Fairness with Exponential Weights

TL;DR

This paper introduces a meta-algorithm that transforms existing Hedge algorithms into fair contextual bandit algorithms, ensuring statistical parity and handling non-stationary environments with theoretical guarantees.

Contribution

It presents a novel meta-algorithm that guarantees exact statistical parity in contextual bandits by converting Hedge algorithms, accommodating non-stationarity and enabling batch classification with fairness.

Findings

Achieves statistical parity on every trial.

Maintains asymptotic regret bounds similar to Exp4.

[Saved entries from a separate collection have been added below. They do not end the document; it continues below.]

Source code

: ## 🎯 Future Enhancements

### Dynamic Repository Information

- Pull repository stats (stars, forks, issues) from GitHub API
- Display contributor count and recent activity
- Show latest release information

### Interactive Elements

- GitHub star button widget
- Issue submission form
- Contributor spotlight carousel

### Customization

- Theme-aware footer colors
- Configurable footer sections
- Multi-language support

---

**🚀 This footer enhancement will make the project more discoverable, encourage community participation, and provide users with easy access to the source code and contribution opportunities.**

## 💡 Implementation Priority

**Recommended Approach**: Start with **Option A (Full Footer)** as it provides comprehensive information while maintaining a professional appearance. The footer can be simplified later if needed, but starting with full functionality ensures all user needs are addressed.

Handles non-stationary distributions effectively.

Abstract

Motivated by the need to remove discrimination in certain applications, we develop a meta-algorithm that can convert any efficient implementation of an instance of Hedge (or equivalently, an algorithm for discrete bayesian inference) into an efficient algorithm for the equivalent contextual bandit problem which guarantees exact statistical parity on every trial. Relative to any comparator with statistical parity, the resulting algorithm has the same asymptotic regret bound as running the corresponding instance of Exp4 for each protected characteristic independently. Given that our Hedge instance admits non-stationarity we can handle a varying distribution with which to enforce statistical parity with respect to, which is useful when the true population is unknown and needs to be estimated from the data received so far. Via online-to-batch conversion we can handle the equivalent batch classification problem with exact statistical parity, giving us results that we believe are novel and important in their own right.